A Mozilla Desktop Environment?
Andreas writes "A discussion at the mozilla.dev.planning list has given the birth to the idea of a Mozilla Desktop Environment. This sure sounds like a possibility for Mozilla as it already has many of the applications needed; and the company is thoroughly familiar with XUL, which is a more-than-potent language upon which to build a desktop environment. By building a desktop environment Mozilla wouldn't have to worry about drivers (and such) and could choose from a variety of kernels, and still be in the center of attention. Mozilla has to expand some of the applications for this to work, though, like adding local file management with Firefox."
To be fair, most of the memory issues in Firefox are because of the way it keeps previously visited pages stored so they can be quickly opened again. Unless their text editor/email client/whatever acted in the same manner then it shouldn't be too big an issue.
In my opinion, Mozilla should really leave this kind of idea to other developers. Songbird developed by itself just fine and I'm sure after this idea's been mentioned there will be other random developers toying around with the idea. Firefox and Thunderbird are good but attention should be focused on them before moving on to bigger, wilder ideas.
If we can hit that bull's-eye, the rest of the dominoes will fall like a house of cards... Checkmate.
I've done a bit of stuff with XUL.
It's great if you want to do things like, say, a custom web browser or write your own iTunes -- The kind of thing that you'd usually write as a web-based app but you need local file storage and maybe access to online content that cross-site scripting preventative rules would prevent you from accessing in a regular browser.
If you need to do more than that, it's quite a chore. You have to start writing your own XPCOM components, which you'll have to compile on each target platform separately. There goes your easy cross platform compatibility.
The documentation for XUL and XPCOM isn't very helpful or well organized, and that's putting it nicely.
Language support is thin. C++ and Javascript are pretty much your only choices, although Python support is coming soon, apparently.
The question is, if you were going to develop a desktop environment from scratch, would you start by writing XUL? Would you then extend that by embedding JavaScript? I don't think so. Both Gnome and KDE tried the whole component thing with CORBA and abandoned it for performance and complexity reasons. Cross-platform is nice, but Java, GTK+, QT, and even C# provide better cross platform benefits with greater support and language compatibility than the XUL suite of tools.

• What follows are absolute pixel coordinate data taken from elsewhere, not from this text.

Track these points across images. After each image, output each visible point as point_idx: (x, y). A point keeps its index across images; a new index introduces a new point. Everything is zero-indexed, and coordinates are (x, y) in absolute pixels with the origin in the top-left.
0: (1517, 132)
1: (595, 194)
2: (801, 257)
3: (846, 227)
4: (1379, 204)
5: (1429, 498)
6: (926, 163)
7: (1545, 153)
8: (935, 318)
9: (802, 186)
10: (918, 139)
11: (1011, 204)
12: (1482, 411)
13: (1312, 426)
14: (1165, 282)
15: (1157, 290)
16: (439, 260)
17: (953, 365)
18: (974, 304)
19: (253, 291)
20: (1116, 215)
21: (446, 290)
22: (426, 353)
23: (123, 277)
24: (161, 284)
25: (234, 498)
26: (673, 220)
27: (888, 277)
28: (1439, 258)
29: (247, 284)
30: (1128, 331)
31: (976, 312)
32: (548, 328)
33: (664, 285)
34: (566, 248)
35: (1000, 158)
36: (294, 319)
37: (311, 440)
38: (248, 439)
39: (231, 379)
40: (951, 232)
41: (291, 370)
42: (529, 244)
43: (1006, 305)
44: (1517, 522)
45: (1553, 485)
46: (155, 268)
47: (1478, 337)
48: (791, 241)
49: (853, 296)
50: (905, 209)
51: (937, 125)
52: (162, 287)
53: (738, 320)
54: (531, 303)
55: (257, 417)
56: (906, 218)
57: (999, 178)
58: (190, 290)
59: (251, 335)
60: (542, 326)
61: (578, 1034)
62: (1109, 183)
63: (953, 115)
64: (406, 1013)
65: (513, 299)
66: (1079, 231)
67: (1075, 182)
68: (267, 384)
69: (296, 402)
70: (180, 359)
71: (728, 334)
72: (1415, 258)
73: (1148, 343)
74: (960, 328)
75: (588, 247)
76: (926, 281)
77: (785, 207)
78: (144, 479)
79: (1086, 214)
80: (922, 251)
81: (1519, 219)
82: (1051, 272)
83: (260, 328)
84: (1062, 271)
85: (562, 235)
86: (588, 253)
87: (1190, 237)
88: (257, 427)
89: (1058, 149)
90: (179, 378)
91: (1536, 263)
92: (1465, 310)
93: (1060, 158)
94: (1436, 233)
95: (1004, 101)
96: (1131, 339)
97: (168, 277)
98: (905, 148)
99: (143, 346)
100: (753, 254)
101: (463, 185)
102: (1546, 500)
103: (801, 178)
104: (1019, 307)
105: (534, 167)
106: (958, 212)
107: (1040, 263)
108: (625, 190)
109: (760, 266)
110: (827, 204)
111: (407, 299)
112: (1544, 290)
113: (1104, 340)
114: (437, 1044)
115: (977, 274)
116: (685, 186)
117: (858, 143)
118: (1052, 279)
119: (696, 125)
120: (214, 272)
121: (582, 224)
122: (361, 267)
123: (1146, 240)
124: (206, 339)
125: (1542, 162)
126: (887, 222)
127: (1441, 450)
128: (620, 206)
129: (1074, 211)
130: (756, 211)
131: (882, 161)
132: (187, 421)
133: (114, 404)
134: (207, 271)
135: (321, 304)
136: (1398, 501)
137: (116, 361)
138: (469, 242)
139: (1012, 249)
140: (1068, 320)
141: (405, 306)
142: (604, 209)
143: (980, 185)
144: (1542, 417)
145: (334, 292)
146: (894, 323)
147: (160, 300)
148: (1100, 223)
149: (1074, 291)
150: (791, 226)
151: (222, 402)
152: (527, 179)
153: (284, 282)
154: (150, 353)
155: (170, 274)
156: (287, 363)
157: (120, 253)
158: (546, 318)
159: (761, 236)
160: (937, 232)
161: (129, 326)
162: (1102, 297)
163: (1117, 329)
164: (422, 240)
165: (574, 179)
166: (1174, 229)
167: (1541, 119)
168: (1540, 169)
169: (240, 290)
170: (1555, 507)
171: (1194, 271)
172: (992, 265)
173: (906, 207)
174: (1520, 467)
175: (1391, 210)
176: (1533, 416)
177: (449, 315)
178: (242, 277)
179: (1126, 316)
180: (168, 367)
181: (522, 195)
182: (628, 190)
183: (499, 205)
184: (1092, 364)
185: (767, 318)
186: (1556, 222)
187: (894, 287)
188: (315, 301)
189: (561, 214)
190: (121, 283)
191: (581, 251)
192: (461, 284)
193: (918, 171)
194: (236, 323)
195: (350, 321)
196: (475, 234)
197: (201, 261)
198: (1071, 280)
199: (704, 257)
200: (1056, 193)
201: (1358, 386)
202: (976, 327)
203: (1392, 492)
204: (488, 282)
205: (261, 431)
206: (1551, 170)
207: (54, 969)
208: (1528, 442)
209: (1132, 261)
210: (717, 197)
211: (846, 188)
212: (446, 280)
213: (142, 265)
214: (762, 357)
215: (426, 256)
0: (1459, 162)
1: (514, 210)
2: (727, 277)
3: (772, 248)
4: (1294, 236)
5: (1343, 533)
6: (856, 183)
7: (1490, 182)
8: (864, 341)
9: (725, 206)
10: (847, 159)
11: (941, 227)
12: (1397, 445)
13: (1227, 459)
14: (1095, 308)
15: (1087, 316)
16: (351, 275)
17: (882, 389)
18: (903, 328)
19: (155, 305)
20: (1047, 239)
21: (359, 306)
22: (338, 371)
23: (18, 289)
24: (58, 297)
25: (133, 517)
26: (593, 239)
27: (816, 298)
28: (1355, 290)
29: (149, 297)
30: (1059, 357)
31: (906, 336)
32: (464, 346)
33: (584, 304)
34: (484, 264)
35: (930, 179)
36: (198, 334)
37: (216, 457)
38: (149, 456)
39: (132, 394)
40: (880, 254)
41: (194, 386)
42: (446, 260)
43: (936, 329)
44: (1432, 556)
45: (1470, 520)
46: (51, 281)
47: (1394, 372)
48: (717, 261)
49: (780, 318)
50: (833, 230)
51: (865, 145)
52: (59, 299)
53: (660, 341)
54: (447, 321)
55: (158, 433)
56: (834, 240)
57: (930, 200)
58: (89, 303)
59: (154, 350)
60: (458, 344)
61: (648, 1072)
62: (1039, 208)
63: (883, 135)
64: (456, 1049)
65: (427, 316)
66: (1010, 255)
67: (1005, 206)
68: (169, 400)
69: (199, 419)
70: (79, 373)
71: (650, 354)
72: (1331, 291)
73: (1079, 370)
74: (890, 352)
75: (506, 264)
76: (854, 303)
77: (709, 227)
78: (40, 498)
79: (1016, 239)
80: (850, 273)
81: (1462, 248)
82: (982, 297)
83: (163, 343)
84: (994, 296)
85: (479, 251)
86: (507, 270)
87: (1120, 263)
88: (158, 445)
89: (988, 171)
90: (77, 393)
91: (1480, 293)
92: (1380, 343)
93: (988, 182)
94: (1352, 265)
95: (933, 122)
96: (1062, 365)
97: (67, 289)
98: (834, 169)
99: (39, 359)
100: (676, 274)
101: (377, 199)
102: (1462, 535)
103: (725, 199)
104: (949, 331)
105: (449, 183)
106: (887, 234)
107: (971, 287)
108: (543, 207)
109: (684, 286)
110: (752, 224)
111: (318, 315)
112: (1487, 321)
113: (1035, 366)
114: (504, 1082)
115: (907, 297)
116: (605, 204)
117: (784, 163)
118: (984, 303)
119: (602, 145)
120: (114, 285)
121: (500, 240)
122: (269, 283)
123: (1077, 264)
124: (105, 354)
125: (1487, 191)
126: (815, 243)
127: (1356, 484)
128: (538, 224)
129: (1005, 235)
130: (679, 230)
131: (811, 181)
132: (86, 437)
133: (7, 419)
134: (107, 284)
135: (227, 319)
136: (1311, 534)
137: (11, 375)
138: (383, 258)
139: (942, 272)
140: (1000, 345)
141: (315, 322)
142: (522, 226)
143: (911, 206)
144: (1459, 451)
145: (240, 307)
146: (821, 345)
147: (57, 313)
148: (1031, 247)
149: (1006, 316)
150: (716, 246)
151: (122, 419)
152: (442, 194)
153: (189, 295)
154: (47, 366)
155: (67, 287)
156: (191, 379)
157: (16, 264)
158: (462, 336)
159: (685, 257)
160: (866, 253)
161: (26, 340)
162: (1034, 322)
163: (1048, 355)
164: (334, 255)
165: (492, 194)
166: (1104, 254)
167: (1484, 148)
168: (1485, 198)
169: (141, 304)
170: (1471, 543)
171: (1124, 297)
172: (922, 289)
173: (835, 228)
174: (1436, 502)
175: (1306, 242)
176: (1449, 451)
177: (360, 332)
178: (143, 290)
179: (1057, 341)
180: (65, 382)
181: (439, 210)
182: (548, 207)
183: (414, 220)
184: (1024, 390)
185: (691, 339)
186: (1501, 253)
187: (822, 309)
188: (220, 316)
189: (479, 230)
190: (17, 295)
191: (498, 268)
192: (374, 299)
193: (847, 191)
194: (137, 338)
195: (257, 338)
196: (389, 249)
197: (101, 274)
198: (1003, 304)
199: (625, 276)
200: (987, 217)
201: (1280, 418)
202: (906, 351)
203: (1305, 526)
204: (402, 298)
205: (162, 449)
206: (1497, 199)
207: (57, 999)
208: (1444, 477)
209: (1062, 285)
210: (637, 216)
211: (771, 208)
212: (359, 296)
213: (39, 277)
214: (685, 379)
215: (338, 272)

Not only that, but I'd wager a Java desktop environment would be a better performer than one based on XULRunner. Not to mention, it would support more languages through Jython, JNI, etc.
It's a shame, because XULrunner could be a great platform. I hope they focus more on documentation and supporting other languages than redundant pie-in-the-sky projects like this one.
If moderation could change anything, it would be illegal.
If you've got both Seamonkey and Konqueror installed on your system, browse the same set of sites with both. Make sure you disable caching for both, to prevent such caching from inflating each browser's memory usage. Also start from a raw X session, just to further eliminate any sources of inconsistency.
I just did that sort of a test on my Linux system, visiting a variety of sites (Slashdot, BBC, Tom's Hardware, FSF, Digg, etc.) with both Seamonkey 1.1.1 and Konquerur 3.5.5. I've also used Opera 9.01. Checking via top, I see that Seamonkey currently has a virtual memory image of 357 MB. Konqueror, on the other hand, is using a rather minimal 43 MB. Opera is just over Konqueror, at 45 MB. As this is the total size in virtual memory for each process, it also includes the overhead of any shared libraries.
So from those results, I think it's safe to say that there's a major problem with Seamonkey. Both Konqueror and Opera manage to keep their memory usage within reasonable bounds. As for the cause of Seamonkey's excessive memory usage, I can't say. It could be due to memory leaks. I'd guess it's partially due to their extreme overarchitecturing of their software. Regardless, it's a troublesome issue for them.
SymphonyOS is a Linux distribution which uses a special desktop based in a browser.